SOURCE EXCERPT:
[start]
In 1986 Ultimate began to fade, and by 1987 it had virtually disappeared.

But under a different name Ultimate was working on a new project — and could soon be back at the front of the next revolution.

A few months ago, former CRASH Editor ROGER KEAN was asked by Ultimate to hear the inside story on its history and future...

ULTIMATE PLAY THE GAME became a household name in software households just weeks after Jetpac and Pssst were released in 1983, getting the company’s Spectrum career off to a scorching start. The packaging boast of ‘arcade quality graphics’ was more justified than for any other game of the time, and the gameplay and sheer fun to be had from Ultimate’s first releases was astonishing — they were packed into only 16K of memory.

“Basically we’re all arcade players and we’re all arcade addicts”

Two more 16K releases followed — Cookie and Tranz-am — and when CRASH was launched in 1984 we were treated to the even more complex 48K games, Lunar Jetman and Atic Atac. Between 1983 and 1986 Ultimate had an unbroken chain of 14 Spectrum hit games; most were reviewed in CRASH, and their Overall ratings averaged at 93%, making Ultimate the magazine’s most highly-praised software house of all time.

Ultimate’s quirks as well as its games made it legendary: for instance, Ultimate Play The Game was actually the trading name of Ashby Computers and Graphics (ACG), immortalised in Atic Atac’s Key of ACG and Sabre Wulf’s Amulet of ACG.

It all made for good stories, so computer journalists clamoured over the phone and even hammered at the front door for that all-important exclusive interview. But the harder everyone tried, the more adamant Ultimate became about its press silence — and indeed very little was known about the software house, which never even showed its wares at exhibitions after one early experiment.

The nearest anyone got to a foot in the door was when CRASH found some favour with Ultimate’s nearly-invisible owners. They ran several competitions and even promised an interview — but always only after the next game was completed, and that tomorrow never came.

FAMILY BUSINESS

Based in the Leicestershire town of Ashby-de-la-Zouch, Ultimate was wholly owned by one family: two brothers, Chris and Tim Stamper, and Tim’s wife Carol. With one or two other programmers — or ‘software engineers’, as they prefer to style them — the Stampers were Ultimate.

The two brothers had started as designers of real-life arcade machine programs — but they made no marketing mileage out of this coin-op background, exotic enough in those heady early days (and still rare in Britain), preferring to stay in Ashby-de-la-Zouch and produce games.

And it was as though the games really did speak for themselves: magically, Ultimate avoided the criticisms usually attracted by standoffish organisations in the professionally friendly entertainment trade.
[end]
WORK TO DO:
1. According to the Ultimate Play The Game excerpt, which company did Ultimate Play The Game serve as the trading name for?
2. Summarize the Ultimate Play The Game excerpt in two sentences.

SUPPLIED RECORDS:
[start]
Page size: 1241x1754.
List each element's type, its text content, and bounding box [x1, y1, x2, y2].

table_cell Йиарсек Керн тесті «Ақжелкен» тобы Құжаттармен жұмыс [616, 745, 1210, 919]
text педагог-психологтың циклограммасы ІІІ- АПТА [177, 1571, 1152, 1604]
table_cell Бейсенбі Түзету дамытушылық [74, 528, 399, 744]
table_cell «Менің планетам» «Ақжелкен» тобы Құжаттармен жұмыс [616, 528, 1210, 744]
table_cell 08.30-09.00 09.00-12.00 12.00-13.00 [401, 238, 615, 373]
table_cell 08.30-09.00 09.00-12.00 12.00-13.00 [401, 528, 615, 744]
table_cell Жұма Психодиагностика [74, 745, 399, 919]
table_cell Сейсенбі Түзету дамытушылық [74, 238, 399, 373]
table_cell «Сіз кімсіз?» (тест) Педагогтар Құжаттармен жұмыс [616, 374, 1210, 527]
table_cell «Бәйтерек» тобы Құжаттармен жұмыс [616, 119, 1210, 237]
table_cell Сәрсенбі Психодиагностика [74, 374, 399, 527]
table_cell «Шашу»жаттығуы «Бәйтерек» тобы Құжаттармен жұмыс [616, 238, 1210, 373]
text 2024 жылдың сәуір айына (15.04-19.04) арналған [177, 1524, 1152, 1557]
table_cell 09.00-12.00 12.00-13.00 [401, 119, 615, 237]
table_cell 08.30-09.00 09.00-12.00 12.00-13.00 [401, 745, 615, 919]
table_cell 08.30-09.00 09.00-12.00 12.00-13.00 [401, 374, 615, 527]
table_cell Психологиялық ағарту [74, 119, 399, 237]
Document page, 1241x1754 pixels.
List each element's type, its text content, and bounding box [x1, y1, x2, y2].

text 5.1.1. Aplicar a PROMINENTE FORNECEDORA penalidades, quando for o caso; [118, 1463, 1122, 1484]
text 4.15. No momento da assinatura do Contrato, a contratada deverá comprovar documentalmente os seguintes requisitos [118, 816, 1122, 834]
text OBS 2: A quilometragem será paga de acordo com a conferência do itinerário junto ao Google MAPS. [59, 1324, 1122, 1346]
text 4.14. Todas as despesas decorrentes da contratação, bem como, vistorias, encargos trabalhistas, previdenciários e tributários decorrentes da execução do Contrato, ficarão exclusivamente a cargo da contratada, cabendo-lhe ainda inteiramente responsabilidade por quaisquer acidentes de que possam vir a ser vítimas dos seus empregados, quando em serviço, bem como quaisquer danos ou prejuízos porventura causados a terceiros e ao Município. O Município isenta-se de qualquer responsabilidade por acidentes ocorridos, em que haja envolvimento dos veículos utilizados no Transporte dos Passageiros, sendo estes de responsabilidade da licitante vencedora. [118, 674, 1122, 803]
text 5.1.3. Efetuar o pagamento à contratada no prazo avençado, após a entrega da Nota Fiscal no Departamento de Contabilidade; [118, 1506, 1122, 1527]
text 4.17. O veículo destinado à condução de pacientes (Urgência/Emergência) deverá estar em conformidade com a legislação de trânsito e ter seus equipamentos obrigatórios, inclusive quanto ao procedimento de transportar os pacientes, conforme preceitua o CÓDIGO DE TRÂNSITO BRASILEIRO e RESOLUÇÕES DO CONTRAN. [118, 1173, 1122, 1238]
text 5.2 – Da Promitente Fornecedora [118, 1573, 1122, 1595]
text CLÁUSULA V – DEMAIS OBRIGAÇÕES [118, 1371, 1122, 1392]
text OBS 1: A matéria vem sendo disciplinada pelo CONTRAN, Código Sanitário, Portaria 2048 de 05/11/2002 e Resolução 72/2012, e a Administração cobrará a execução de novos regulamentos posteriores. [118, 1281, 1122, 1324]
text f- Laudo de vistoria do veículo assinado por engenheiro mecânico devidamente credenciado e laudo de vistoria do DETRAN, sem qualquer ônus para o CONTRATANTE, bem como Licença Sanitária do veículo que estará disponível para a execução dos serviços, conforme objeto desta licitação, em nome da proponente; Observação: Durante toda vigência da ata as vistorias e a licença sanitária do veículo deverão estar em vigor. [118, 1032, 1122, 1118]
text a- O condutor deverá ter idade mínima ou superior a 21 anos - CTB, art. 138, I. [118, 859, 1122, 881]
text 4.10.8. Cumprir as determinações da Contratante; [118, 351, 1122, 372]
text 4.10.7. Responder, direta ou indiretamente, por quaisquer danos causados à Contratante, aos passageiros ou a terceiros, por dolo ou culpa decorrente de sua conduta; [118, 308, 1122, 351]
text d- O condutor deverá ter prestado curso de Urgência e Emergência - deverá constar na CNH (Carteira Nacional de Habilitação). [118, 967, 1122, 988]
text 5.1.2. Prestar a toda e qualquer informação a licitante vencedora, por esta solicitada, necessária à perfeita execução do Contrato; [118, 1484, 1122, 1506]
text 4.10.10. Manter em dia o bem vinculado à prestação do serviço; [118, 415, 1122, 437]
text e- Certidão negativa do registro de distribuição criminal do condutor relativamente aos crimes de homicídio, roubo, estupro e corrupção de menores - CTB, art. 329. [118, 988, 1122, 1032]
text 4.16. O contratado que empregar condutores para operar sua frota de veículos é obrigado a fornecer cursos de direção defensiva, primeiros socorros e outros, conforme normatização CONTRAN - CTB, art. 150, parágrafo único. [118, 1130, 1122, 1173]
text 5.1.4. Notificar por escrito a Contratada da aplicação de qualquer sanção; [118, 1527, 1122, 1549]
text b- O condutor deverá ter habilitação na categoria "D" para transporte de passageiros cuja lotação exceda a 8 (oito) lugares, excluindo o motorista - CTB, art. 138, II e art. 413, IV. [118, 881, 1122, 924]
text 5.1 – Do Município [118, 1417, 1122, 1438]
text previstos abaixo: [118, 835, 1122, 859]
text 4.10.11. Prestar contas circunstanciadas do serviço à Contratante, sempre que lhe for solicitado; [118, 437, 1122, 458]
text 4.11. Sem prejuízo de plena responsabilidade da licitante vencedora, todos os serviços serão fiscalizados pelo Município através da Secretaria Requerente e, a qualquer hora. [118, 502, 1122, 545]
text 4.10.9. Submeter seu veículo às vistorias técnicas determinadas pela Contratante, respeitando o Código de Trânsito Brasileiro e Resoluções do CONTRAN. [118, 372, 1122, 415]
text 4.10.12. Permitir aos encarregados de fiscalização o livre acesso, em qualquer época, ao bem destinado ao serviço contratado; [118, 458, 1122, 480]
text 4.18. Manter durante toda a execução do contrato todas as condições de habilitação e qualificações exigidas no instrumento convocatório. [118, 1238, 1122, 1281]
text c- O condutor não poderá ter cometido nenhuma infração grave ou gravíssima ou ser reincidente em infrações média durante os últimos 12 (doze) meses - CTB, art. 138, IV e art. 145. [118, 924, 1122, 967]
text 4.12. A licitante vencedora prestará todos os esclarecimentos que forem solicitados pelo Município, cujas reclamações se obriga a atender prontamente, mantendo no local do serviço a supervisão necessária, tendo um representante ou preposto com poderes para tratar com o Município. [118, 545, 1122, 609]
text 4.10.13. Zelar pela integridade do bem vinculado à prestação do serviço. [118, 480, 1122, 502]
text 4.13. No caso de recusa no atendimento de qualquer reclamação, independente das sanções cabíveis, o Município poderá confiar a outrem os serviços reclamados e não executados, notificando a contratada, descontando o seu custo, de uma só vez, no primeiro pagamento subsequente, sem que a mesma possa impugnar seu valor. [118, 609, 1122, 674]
[end]
SOLVED PROBLEMS:
1. Ashby Computers and Graphics (ACG)

2. Ultimate Play The Game, owned by Chris and Tim Stamper and Tim's wife Carol in Ashby-de-la-Zouch, had an unbroken chain of 14 Spectrum hit games between 1983 and 1986, which made it CRASH's most highly-praised software house. It kept a firm press silence and had virtually disappeared by 1987, though under a different name it was working on a new project.